El curioso caso del librino
Para luchar contra la crisis las editoriales siguen “innovando” con algo tan novedoso y espectacular como un libro con hojas muy finas, tipo biblia, que se lee sosteniéndolo con una sola mano y con el texto impreso de forma apaisada. Realmente algo revolucionario a un precio tan asequible como 9,95 €.
Esta nueva idea viene de la mano de Editorial B y su nueva criatura, los librinos.
Parece que en Holanda el impresor de biblias y otros artículos religiosos Jongbloed tuvo la idea y lanzó en septiembre de 2009 lo que allí se ha llamado dwarsligger. El éxito ha sido tan “abrumador” que ya han publicado 90 títulos con este formato.
Aquí el lanzamiento se ha realizado con 6 títulos y 20.000 ejemplares cada uno, un total de 120.000 ejemplares preparados para la campaña de Navidad que se acerca.
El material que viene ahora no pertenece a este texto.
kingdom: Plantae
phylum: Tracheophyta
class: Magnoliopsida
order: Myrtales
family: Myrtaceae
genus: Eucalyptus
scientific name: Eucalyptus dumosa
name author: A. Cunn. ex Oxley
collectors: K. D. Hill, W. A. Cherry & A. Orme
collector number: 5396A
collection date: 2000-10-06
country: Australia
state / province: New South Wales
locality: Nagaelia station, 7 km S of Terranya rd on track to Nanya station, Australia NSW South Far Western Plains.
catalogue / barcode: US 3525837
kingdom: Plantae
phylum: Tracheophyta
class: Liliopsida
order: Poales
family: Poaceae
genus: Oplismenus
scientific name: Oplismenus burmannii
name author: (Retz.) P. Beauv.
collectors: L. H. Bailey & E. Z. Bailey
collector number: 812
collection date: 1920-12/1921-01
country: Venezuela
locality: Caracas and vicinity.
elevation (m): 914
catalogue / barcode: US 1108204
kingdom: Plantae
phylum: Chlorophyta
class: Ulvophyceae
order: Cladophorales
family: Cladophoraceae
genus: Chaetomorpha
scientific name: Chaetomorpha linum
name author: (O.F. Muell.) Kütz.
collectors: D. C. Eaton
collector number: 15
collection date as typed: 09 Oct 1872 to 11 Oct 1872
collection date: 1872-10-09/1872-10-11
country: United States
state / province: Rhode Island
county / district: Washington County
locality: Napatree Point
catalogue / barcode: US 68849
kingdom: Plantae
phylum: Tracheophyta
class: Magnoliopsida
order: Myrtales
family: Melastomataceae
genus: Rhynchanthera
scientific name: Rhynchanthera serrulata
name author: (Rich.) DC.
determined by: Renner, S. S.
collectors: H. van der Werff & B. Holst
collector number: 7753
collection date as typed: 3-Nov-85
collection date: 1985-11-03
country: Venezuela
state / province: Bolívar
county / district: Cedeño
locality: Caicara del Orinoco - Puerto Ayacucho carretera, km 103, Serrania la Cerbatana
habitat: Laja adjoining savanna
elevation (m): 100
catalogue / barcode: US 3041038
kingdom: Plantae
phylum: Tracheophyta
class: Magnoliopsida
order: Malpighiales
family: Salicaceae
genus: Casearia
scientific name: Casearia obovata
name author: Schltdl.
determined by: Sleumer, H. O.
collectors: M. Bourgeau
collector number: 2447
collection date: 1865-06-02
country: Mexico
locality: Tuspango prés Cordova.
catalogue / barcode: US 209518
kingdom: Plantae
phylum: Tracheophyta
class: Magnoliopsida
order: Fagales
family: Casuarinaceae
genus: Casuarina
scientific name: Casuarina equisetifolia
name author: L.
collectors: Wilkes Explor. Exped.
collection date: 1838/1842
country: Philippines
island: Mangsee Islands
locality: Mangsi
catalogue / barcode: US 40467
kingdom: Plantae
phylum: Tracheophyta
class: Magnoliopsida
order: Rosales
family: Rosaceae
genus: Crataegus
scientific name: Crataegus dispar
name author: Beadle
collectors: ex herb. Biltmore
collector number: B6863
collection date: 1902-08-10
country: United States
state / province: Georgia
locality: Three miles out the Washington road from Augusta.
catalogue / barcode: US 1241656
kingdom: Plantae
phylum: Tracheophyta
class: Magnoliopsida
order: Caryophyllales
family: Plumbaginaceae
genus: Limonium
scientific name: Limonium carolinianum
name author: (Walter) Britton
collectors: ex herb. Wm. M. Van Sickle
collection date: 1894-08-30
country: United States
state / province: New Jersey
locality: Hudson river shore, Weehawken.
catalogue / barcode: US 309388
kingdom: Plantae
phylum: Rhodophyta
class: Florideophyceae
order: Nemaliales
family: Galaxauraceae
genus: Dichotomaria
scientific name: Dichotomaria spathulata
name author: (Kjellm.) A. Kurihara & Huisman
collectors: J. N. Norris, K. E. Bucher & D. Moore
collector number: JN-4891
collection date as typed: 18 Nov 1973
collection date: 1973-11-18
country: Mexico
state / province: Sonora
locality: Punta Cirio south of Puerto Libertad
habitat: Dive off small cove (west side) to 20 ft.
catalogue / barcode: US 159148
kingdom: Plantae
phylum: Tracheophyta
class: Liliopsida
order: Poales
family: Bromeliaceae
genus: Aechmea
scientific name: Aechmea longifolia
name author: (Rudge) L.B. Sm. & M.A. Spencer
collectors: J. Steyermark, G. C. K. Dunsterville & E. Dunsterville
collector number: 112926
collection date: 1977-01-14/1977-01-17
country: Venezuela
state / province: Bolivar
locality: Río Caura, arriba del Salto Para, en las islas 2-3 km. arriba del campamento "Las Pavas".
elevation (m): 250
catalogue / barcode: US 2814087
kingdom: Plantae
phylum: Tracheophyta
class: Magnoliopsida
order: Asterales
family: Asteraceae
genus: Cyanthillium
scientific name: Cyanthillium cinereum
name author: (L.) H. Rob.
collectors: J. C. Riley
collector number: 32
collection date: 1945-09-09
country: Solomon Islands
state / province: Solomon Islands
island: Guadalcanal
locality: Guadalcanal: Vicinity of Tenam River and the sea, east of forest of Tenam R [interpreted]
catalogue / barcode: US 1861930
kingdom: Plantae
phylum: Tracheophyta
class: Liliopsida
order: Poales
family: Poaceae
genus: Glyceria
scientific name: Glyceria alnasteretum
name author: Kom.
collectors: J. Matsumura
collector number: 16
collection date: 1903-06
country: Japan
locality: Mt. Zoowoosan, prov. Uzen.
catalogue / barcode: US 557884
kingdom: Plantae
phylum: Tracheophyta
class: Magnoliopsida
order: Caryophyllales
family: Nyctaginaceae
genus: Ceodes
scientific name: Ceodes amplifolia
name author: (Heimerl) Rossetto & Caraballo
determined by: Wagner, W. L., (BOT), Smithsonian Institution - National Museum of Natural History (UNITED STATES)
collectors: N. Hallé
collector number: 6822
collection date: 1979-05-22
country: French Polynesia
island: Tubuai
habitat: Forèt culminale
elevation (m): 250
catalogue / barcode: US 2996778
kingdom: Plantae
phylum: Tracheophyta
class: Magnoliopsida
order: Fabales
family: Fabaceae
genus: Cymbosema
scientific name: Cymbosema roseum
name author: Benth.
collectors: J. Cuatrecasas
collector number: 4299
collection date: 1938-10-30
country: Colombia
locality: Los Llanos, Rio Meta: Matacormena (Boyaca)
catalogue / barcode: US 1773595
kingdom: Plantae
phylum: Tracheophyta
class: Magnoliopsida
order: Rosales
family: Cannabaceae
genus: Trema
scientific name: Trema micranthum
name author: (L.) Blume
Además, promocionan el “invento” como una forma de leer similar a la del libro electrónico (???). ¿Será por lo de leer sosteniendo el libro con una sola mano?
Perdonad por lo sarcástico del artículo, pero cuando el debate está en lo digital, vemos este tipo de apuestas que no sabemos bien a dónde llevan. Cuando el cambio de hábitos pasan porque el lector sea capaz de adaptarse a un nuevo formato diferente al libro clásico que le aporta grandes ventajas frente a ciertos inconvenientes, alguno importante, nos inventamos otro modelo, que también requiere un cambio de hábitos.
Ciertamente el mercado es tan extenso que hay espacio para todos y, posiblemente estos 6 títulos con sus 120.000 ejemplares se queden cortos y haya una importante expansión de este nuevo modelo. Pero nos sorprenden estos esfuerzos por promover modelos diferentes al actual frente a los frenos y reticencias que las editoriales muestran sobre el libro digital.